A number of other projects are also in the works. The federal government is finalising talks with the Ecuadorian government to start work on 19,500 ha of irrigated land near Tumbes, bordering Ecuador’s south-west. The project has received a green light from both sides of the border and feasibility studies could be complete by early 2014.

Positive Impact

Taking into account possible cancellations and delays on the announced projects, Pita forecasts that more than 150,000 ha of irrigated land will be in production over the next 10 years. That is a significant addition to Peru’s current total of 100,000 ha. Cesar Ostos, deputy manager at BASF in Peru, told OBG, “The main engine of the Peruvian economy will continue to be the mining sector; however, agriculture is becoming more important, especially after the expansion of irrigated farmland is completed.”

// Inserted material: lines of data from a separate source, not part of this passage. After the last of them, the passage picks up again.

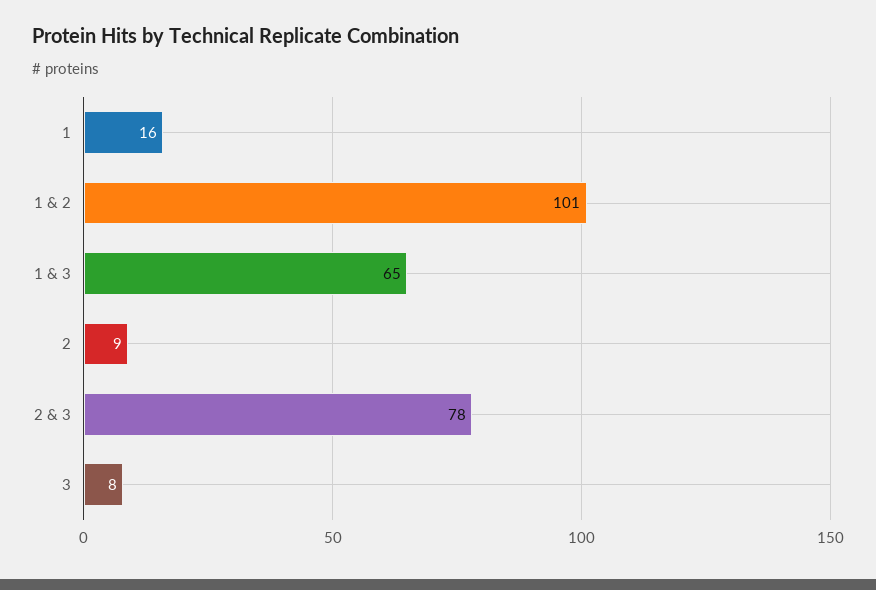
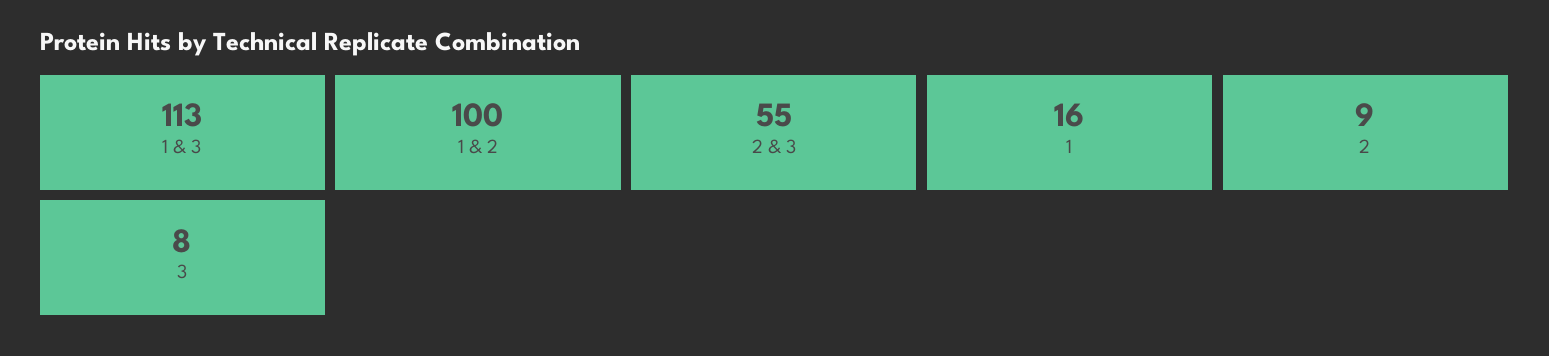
1 & 2: 101 -> 100
1 & 3: 65 -> 113
2 & 3: 78 -> 55

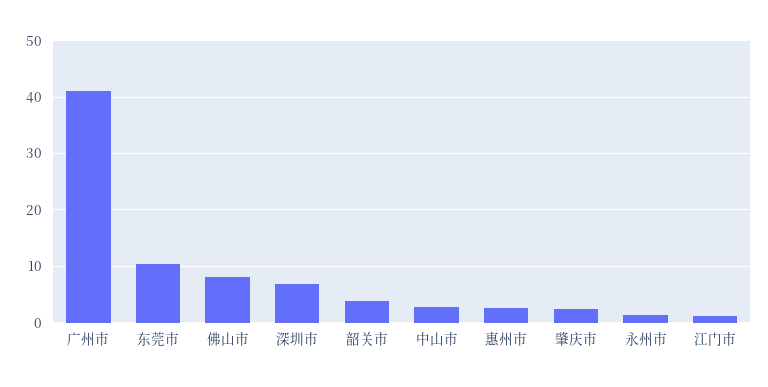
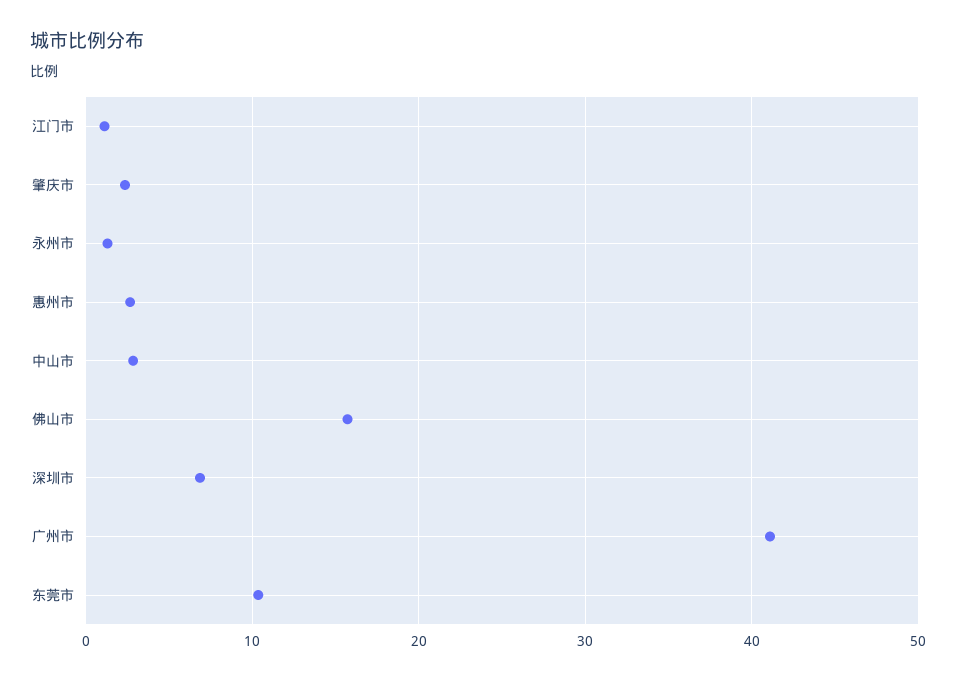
佛山市: 8 -> 16
韶关市: 4 -> none

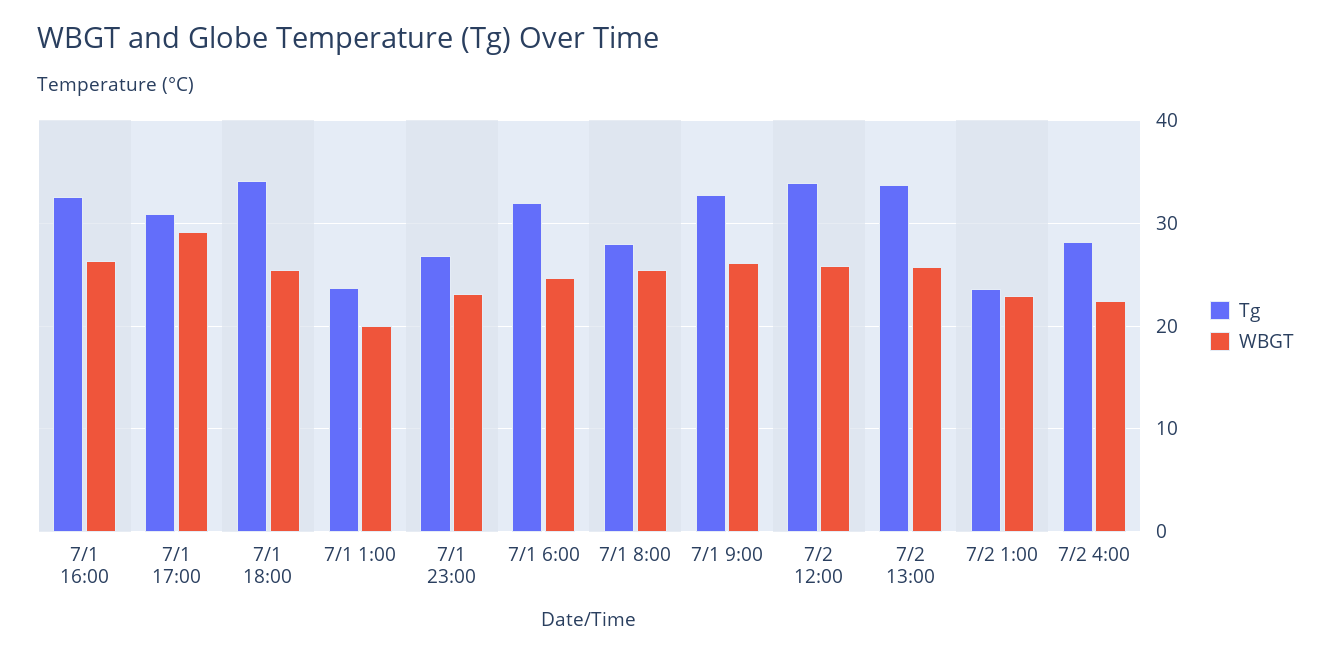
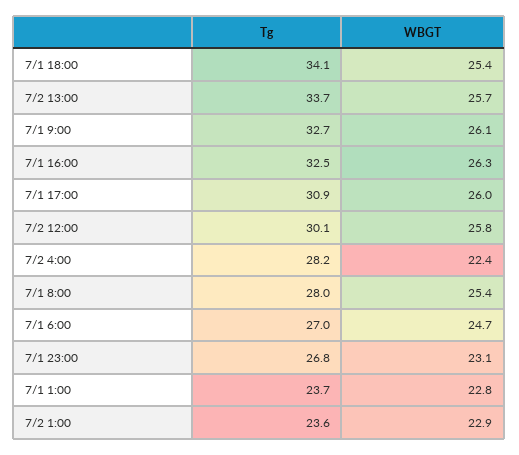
WBGT, 7/1 17:00: 29 -> 26
WBGT, 7/1 1:00: 20 -> 22.8
Tg, 7/1 6:00: 32 -> 27
Tg, 7/2 12:00: 34 -> 30.1

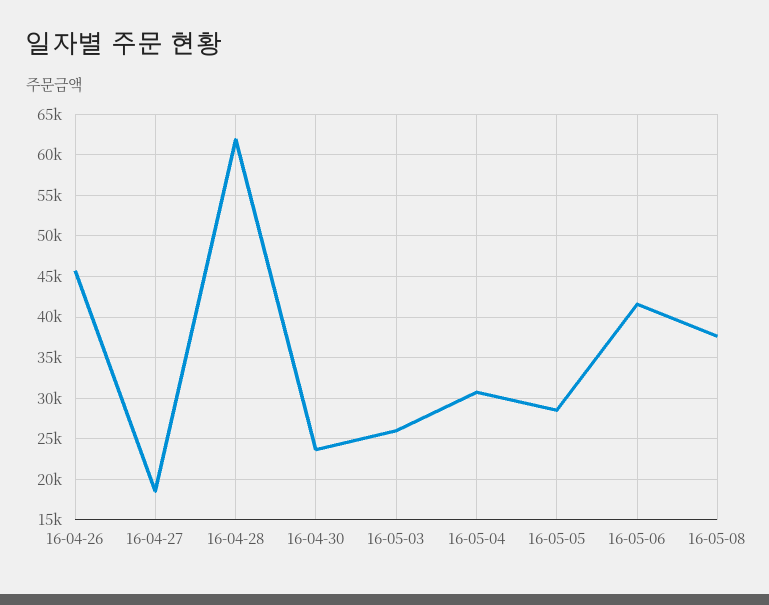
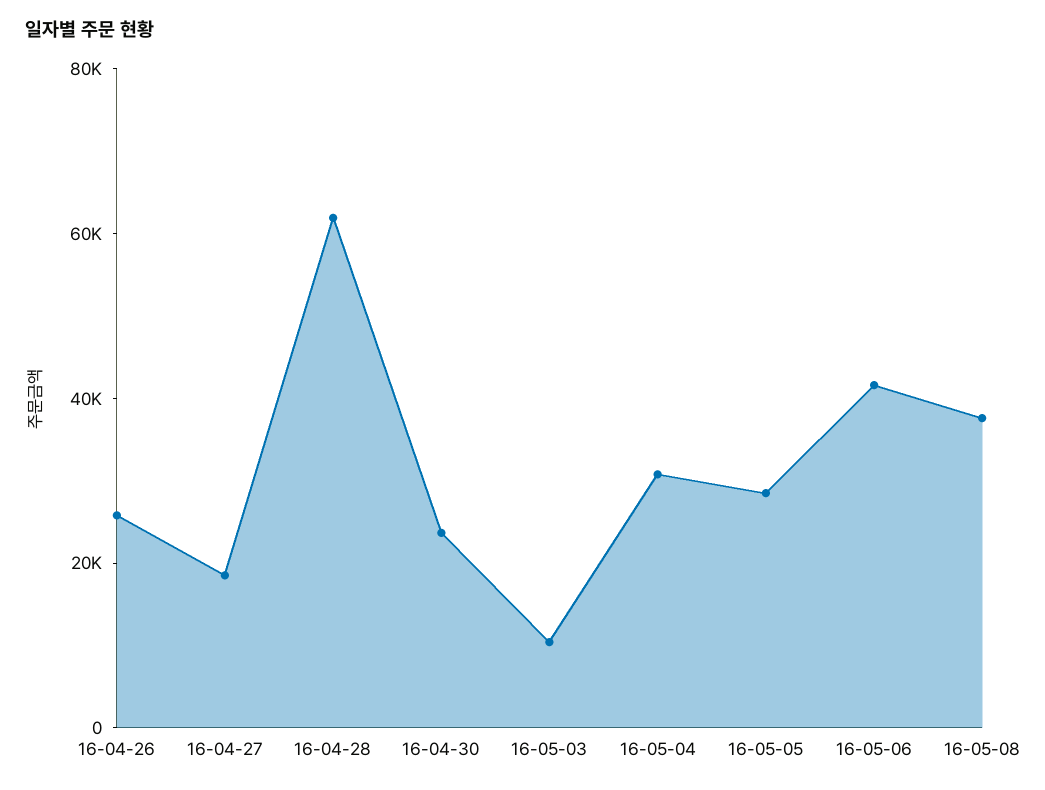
16-04-26: 46000 -> 25000
16-05-03: 26000 -> 10000

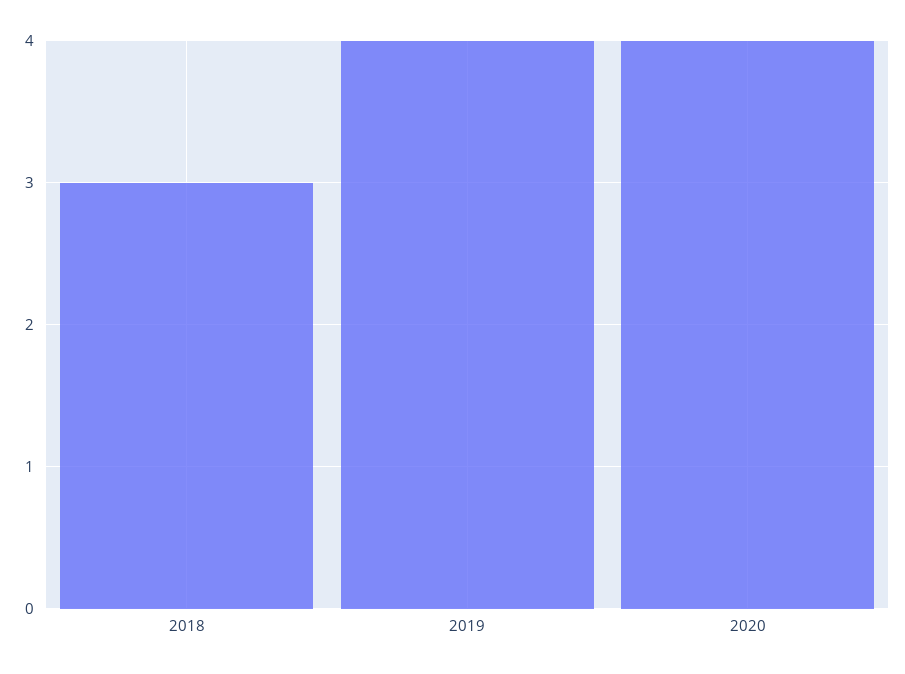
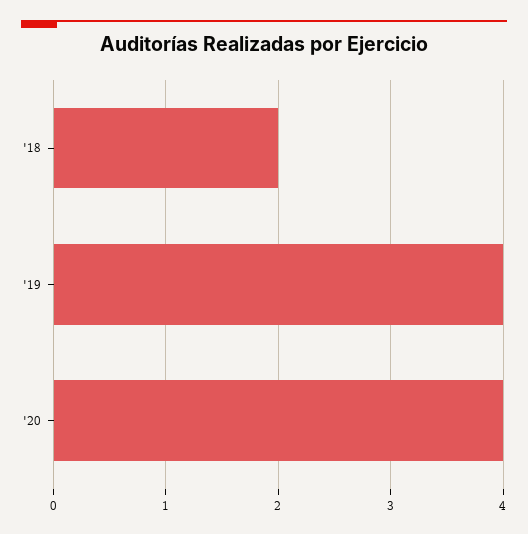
2018: 3 -> 2

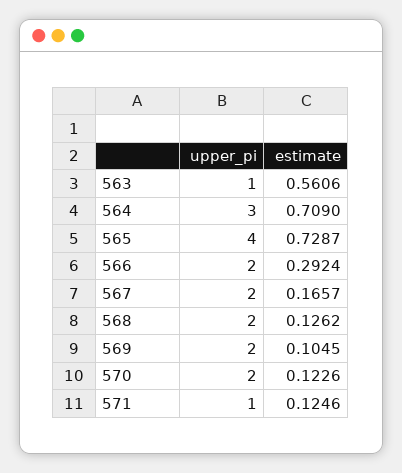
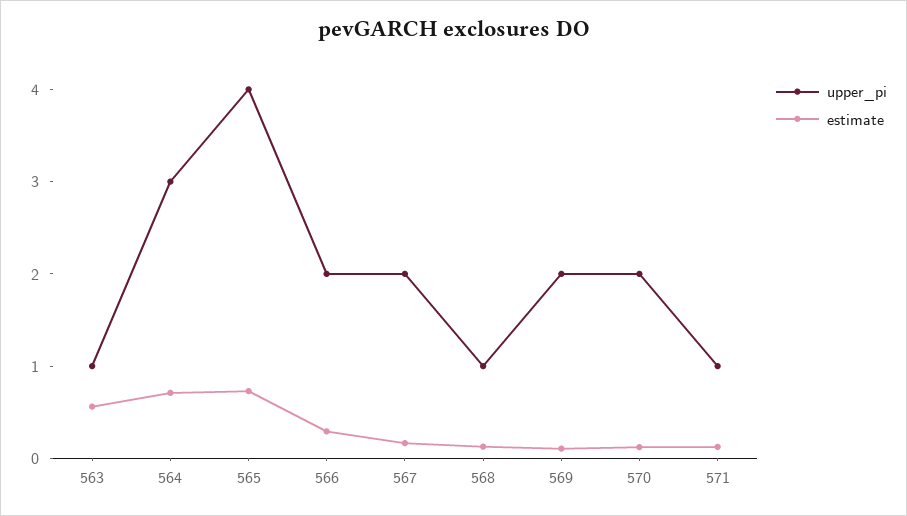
upper_pi, 568: 2 -> 1

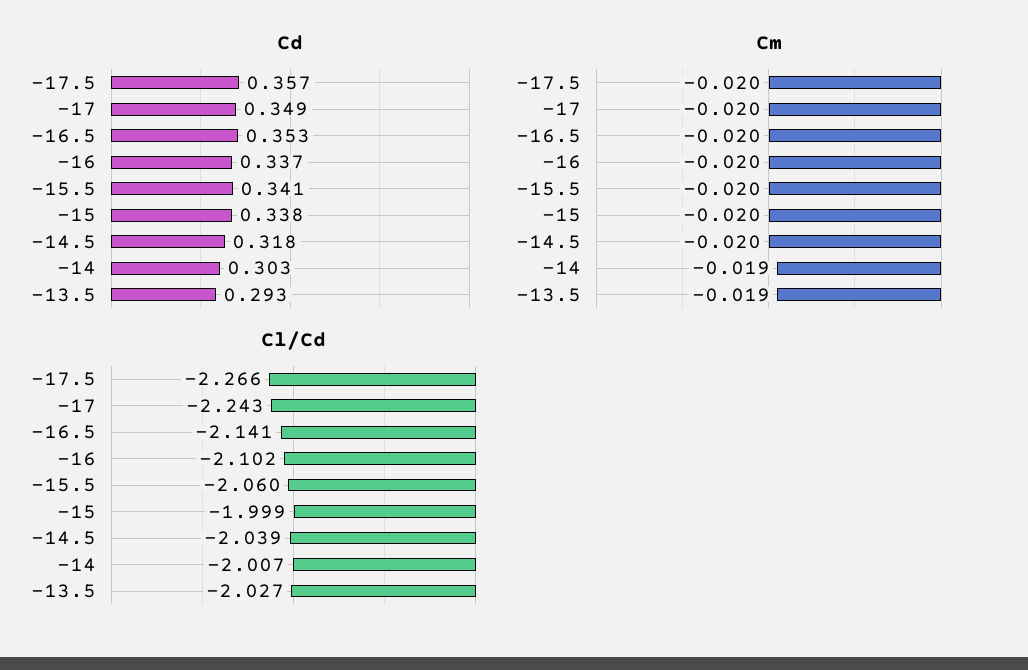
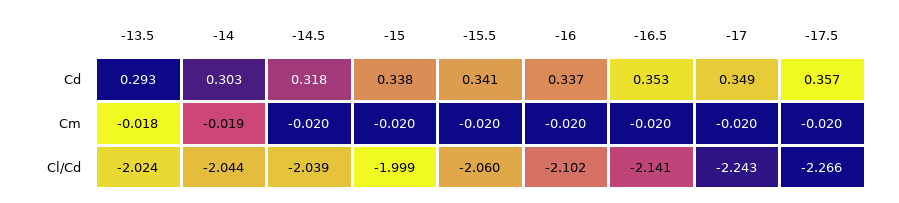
Cm, -13.5: -0.019 -> -0.018
Cl/Cd, -14: -2.007 -> -2.044
Cl/Cd, -13.5: -2.027 -> -2.024

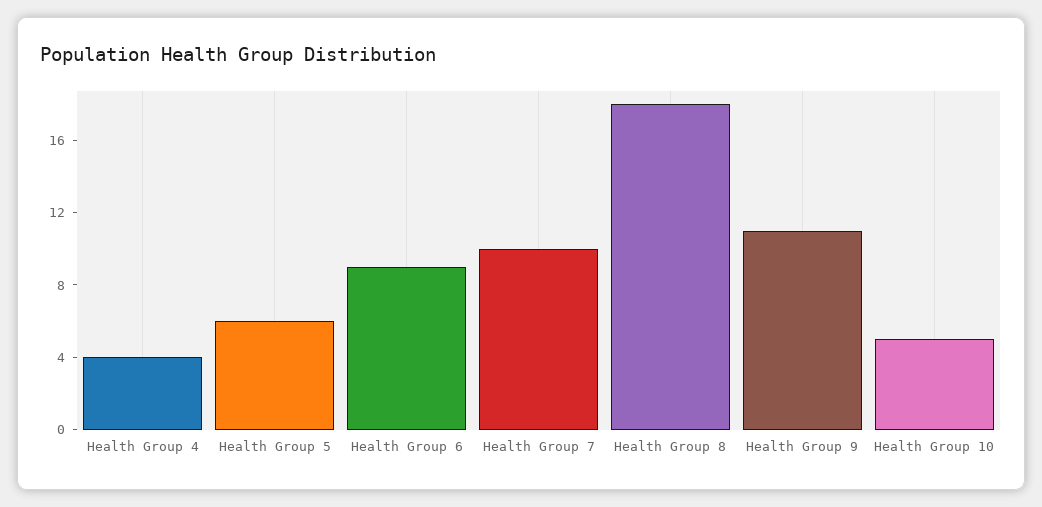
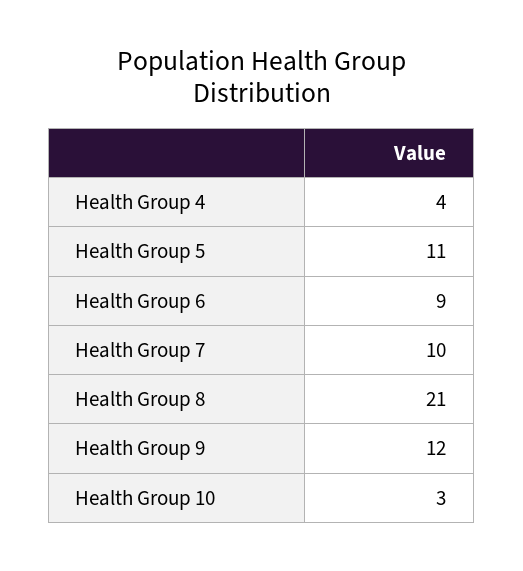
Health Group 5: 6 -> 11
Health Group 8: 18 -> 21
Health Group 9: 11 -> 12
Health Group 10: 5 -> 3

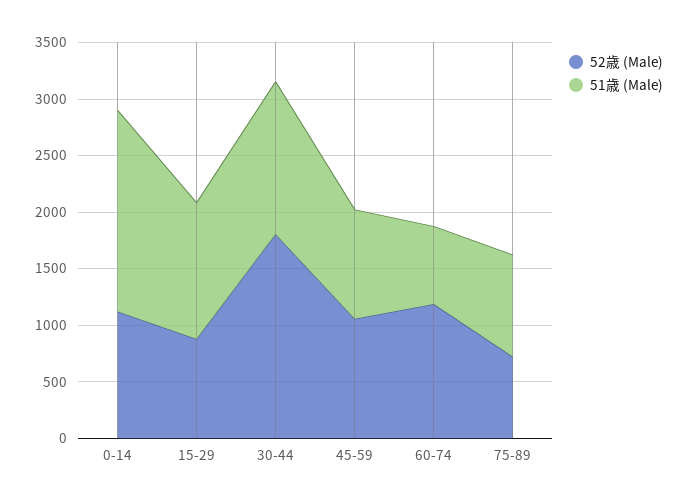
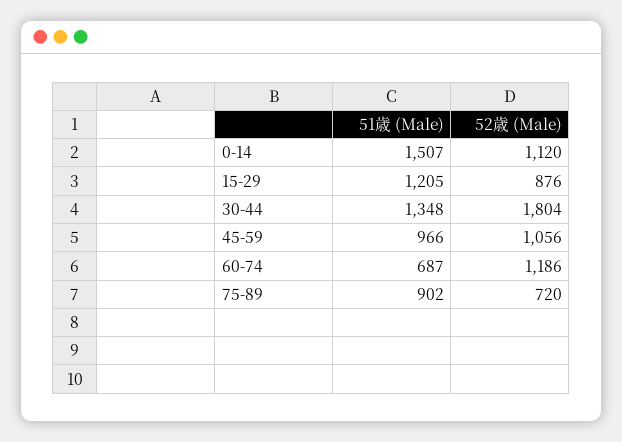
51歳 (Male), 0-14: 1800 -> 1507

In addition to large-scale projects attracting substantial private financing, some sector participants feel that efforts should also be directed at smaller, more specialised irrigation enterprises. Adolfo Valle, general manager of global produce supplier UNIVEG, told OBG that modest investments in small irrigation projects could triple irrigation capacity over the next two years. “Private investors are looking at large projects with potential for significant and quick returns,” said Valle. “While this has led to great strides in the construction of vital infrastructure, smaller targeted projects are easily overlooked.”

Government efforts, in line with the requirements of farmers’ associations, could bring considerable further success by targeting smaller areas. With initiatives like the Mi Riego (my irrigation) fund in the pipeline, the example is taking shape in the Andes. Small and medium-scale farmers in other parts of the country will be looking out for similar opportunities to grow their access to irrigated land in the future.